Het risico van deze hypotheekvormen is dat deze voor een groot gedeelte gebaseerd zijn op stijgende huizenprijzen. De verliezen die vele huizenbezitters moeten boeken over hun levens- en beleggingshypotheken worden opgevangen zolang de prijs van de woning stijgt. Bij de aflossingsvrije hypotheken zijn de vooruitzichten nog slechter, deze producten zijn uitsluitend gebaseerd op alsmaar hogere huizenprijzen. Als de huizenprijzen stoppen met stijgen en de rentes stijgen, dan zullen veel afsluiters van deze hypotheken in de problemen komen. Maar niet alleen deze, wanneer veel kopers niet meer kunnen voldoen aan hun verplichtingen raken ook de banken en verzekeraars in de problemen, zonder overheidsinterventie komen dan mogelijk ook mensen met een ‘veilige’ spaar- of bankspaarhypotheek in de problemen.
Securitisatie:
Nog een factor die kredietverstrekking stuwt is de securitisatiemarkt.
De details van securitisatie worden enkel begrepen door de tovenaars in de hogere financiën, maar de basis van dit soort deals is makkelijker uit te leggen.
Een securitisatie bundelt een collectie vorderingen (bijvoorbeeld hypotheken of leningen) om deze verhandelbaar maken. Banken creëren een zogeheten Special purpose vehicle(SPV), een apart vennootschap, waar de bank vervolgens bundels hypotheken of andere leningen in onderbrengt. Deze SPV geeft vervolgens schuldpapier uit, die gekocht wordt door beleggers. Over dit schuldpapier krijgen beleggers een bepaalde rente uitgekeerd, waarvan de hoogte afhankelijk is van de kwaliteit van de achterliggende bundel leningen. De SPV contracteert vervolgens een externe partij die verantwoordelijk is voor het innen van de rentes en aflossingen over de bundel leningen (in de praktijk is dit bijna altijd de bank die de SPV creëerde). Deze vorm van securitisatie wordt ook wel een collateral debt obligation (CDO) genoemd.
Een tweede vorm van dit soort producten is synthetische securitisatie, bij deze constructies wordt niet de volledige lening van de balans gehaald, maar enkel het risico dat de lening niet wordt betaald. In feite gokken twee partijen bij zo’n constructie op het falen van betaling bij een bepaalde transactie, dit is een zogenaamde credit default swap(CDS). Wanneer de transactie faalt, krijgt de uitgever van de CDS zijn geld vergoed door de tegenpartij die het risico op zich nam. Wanneer de transactie niet faalt krijgt de tegenpartij over de afgesproken periode een bepaalde rente betaald.
Dit securitisatieproces is voordelig voor de banken omdat men hierdoor activa (of in het geval van synthetische securitisatie, kredietrisico) van de balans kan halen. Hierdoor hebben ze minder kapitaal in kas nodig en kunnen ze dus meer krediet verstrekken.
Sinds de tijd dat Fortis met de eerste mortgage backed security (MBS, dit zijn instrumenten als hierboven beschreven waarin die bestaan uit bundels hypotheken) van €225 miljoen kwam in 1996, is de markt astronomisch gegroeid(zie grafiek 6). Inmiddels is de securitisatiemarkt voor hypotheken gegroeid naar ruim €180 miljard, ongeveer 8% van het BBP.

▶ Aangeleverde gegevens:
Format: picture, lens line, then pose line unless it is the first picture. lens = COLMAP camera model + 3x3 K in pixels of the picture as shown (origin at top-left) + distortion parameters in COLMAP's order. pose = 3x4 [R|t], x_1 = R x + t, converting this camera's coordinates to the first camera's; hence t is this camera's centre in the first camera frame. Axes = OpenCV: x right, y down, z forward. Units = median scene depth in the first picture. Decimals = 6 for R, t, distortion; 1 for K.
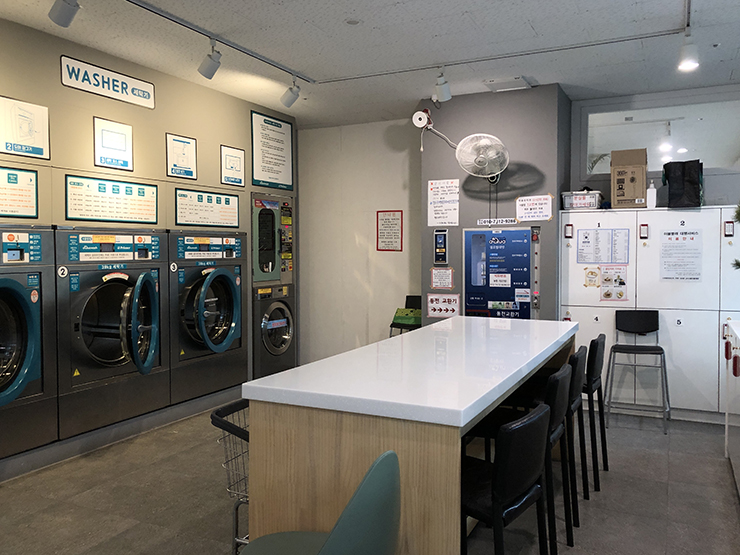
lens RADIAL K [[647.2, 0, 370.0], [0, 647.2, 277.5], [0, 0, 1]] dist [0.079856, -0.162074]
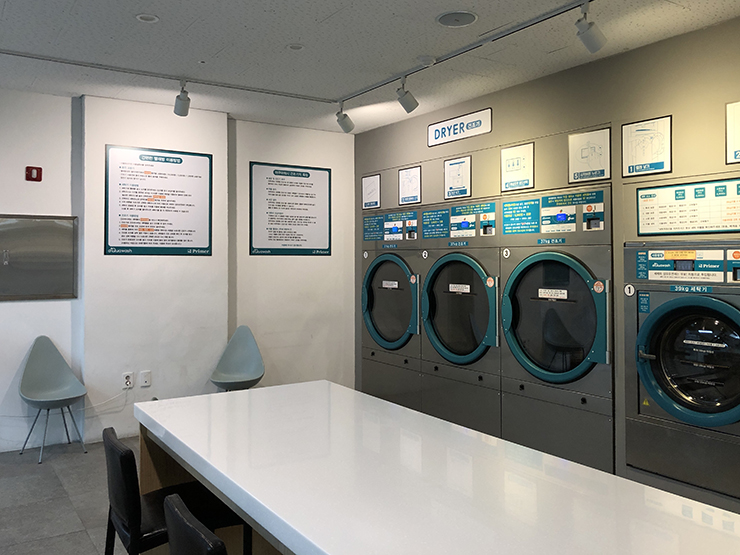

▶ Wat te doen:
(1) Geef bij elke bewering aan of de tekst over securitisatie hiermee overeenkomt, met ja of nee en de doorslaggevende woorden uit de tekst letterlijk geciteerd. (a) De eerste mortgage backed security van Fortis had een waarde van €225 miljoen. (b) Bij synthetische securitisatie wordt de volledige lening van de balans gehaald. (c) De securitisatiemarkt voor hypotheken is ongeveer 8% van het BBP.
(2) Welke partij is volgens de tekst over securitisatie in de praktijk bijna altijd verantwoordelijk voor het innen van de rentes en aflossingen over de bundel leningen?
(3) Kopieer uit de tekst over securitisatie letterlijk het stuk tussen "Een tweede vorm" en "meer krediet verstrekken.", beide inbegrepen.

▶ Jouw antwoorden:
(1)
(a) Ja: "van €225 miljoen kwam in 1996"
(b) Nee: "wordt niet de volledige lening van de balans gehaald, maar enkel het risico dat de lening niet wordt betaald"
(c) Ja: "ongeveer 8% van het BBP"

(2) De bank die de SPV creëerde.

(3)
Een tweede vorm van dit soort producten is synthetische securitisatie, bij deze constructies wordt niet de volledige lening van de balans gehaald, maar enkel het risico dat de lening niet wordt betaald. In feite gokken twee partijen bij zo’n constructie op het falen van betaling bij een bepaalde transactie, dit is een zogenaamde credit default swap(CDS). Wanneer de transactie faalt, krijgt de uitgever van de CDS zijn geld vergoed door de tegenpartij die het risico op zich nam. Wanneer de transactie niet faalt krijgt de tegenpartij over de afgesproken periode een bepaalde rente betaald.
Dit securitisatieproces is voordelig voor de banken omdat men hierdoor activa (of in het geval van synthetische securitisatie, kredietrisico) van de balans kan halen. Hierdoor hebben ze minder kapitaal in kas nodig en kunnen ze dus meer krediet verstrekken.